■ EXERCISE ■
Would you please transcribe, exactly as written, the lines of the entries below starting at the one that holds "2: (287, 370)" and ending at the one that holds "43: (468, 276)", both included?

Absolute pixel coordinate data:
********************
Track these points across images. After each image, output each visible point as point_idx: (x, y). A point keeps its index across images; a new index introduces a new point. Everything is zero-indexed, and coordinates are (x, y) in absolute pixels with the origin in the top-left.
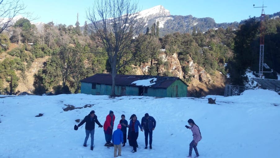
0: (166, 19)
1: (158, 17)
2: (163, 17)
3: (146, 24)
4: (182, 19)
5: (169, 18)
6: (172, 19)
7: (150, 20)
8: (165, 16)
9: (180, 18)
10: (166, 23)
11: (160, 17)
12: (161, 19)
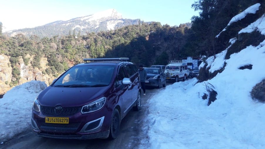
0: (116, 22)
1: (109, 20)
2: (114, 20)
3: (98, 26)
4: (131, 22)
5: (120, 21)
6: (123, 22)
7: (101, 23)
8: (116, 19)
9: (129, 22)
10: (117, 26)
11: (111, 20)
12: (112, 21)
********************
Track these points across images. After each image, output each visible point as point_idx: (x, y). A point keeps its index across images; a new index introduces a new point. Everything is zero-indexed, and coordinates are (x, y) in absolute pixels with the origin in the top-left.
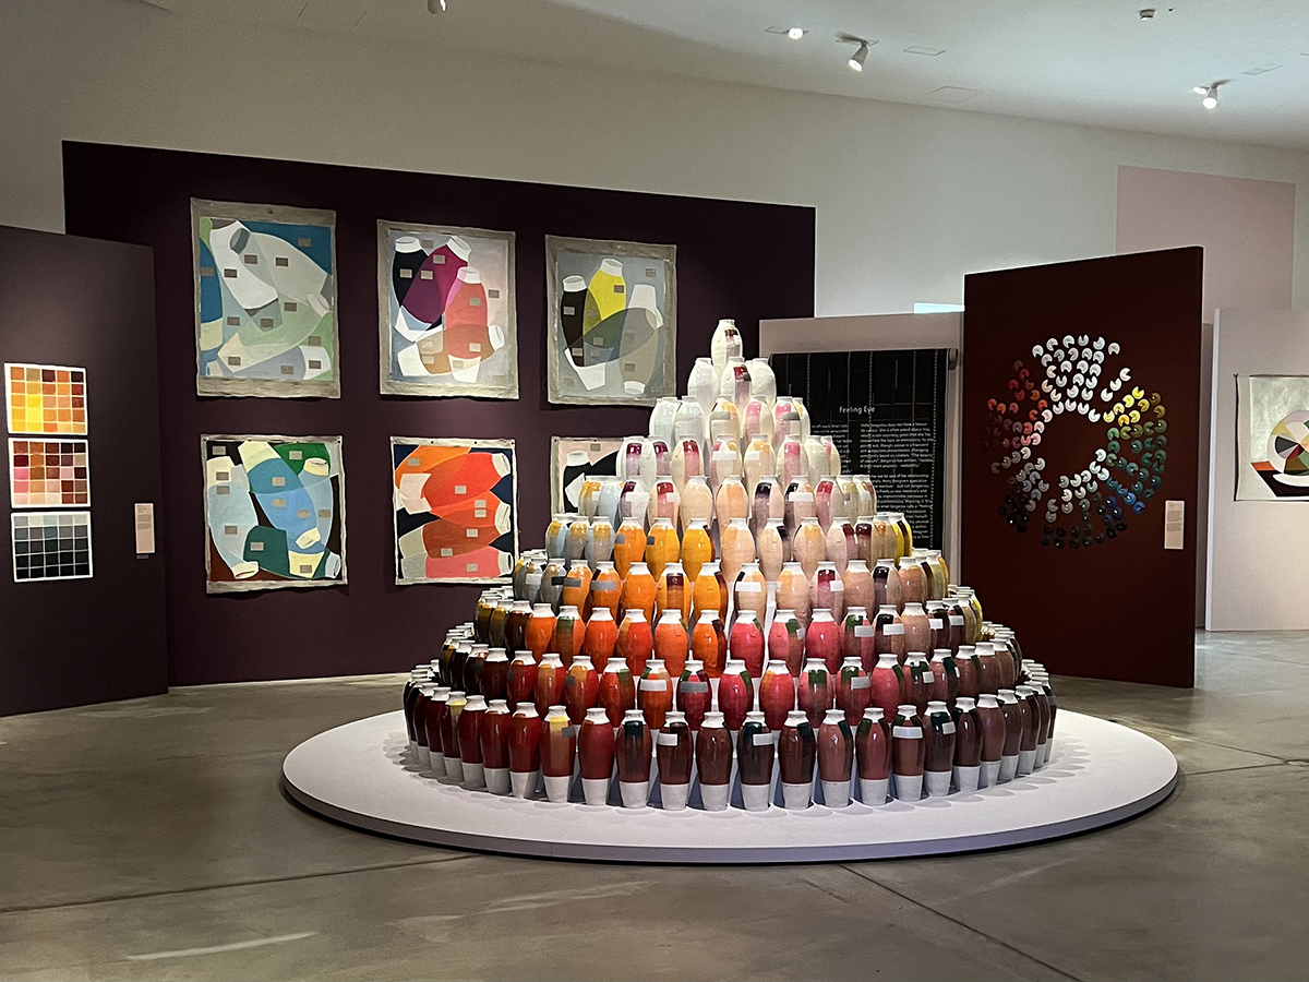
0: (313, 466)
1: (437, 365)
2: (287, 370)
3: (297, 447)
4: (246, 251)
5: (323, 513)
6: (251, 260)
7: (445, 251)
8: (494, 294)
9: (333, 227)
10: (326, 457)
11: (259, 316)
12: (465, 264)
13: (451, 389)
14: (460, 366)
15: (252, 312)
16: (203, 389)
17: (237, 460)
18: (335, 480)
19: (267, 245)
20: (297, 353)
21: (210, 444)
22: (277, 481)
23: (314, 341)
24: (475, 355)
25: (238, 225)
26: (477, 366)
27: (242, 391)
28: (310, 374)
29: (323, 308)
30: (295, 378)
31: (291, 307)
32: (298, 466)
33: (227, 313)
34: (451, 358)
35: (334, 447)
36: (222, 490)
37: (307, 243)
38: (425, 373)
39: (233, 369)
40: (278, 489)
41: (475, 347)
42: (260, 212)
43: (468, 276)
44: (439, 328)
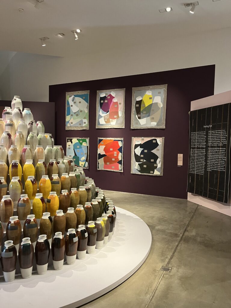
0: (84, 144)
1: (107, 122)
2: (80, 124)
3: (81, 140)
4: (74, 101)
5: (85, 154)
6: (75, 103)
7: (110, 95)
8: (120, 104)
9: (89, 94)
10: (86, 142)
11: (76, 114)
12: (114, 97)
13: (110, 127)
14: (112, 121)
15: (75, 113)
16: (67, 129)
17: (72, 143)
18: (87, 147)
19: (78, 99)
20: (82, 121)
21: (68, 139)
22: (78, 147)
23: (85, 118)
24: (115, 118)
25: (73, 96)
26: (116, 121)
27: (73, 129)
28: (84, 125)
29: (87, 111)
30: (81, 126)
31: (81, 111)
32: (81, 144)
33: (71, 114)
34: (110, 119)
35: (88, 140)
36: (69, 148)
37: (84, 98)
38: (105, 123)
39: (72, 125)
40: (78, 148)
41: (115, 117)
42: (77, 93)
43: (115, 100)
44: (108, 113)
********************
■ EXERCISE RESPONSE ■
2: (287, 370)
3: (297, 447)
4: (246, 251)
5: (323, 513)
6: (251, 260)
7: (445, 251)
8: (494, 294)
9: (333, 227)
10: (326, 457)
11: (259, 316)
12: (465, 264)
13: (451, 389)
14: (460, 366)
15: (252, 312)
16: (203, 389)
17: (237, 460)
18: (335, 480)
19: (267, 245)
20: (297, 353)
21: (210, 444)
22: (277, 481)
23: (314, 341)
24: (475, 355)
25: (238, 225)
26: (477, 366)
27: (242, 391)
28: (310, 374)
29: (323, 308)
30: (295, 378)
31: (291, 307)
32: (298, 466)
33: (227, 313)
34: (451, 358)
35: (334, 447)
36: (222, 490)
37: (307, 243)
38: (425, 373)
39: (233, 369)
40: (278, 489)
41: (475, 347)
42: (260, 212)
43: (468, 276)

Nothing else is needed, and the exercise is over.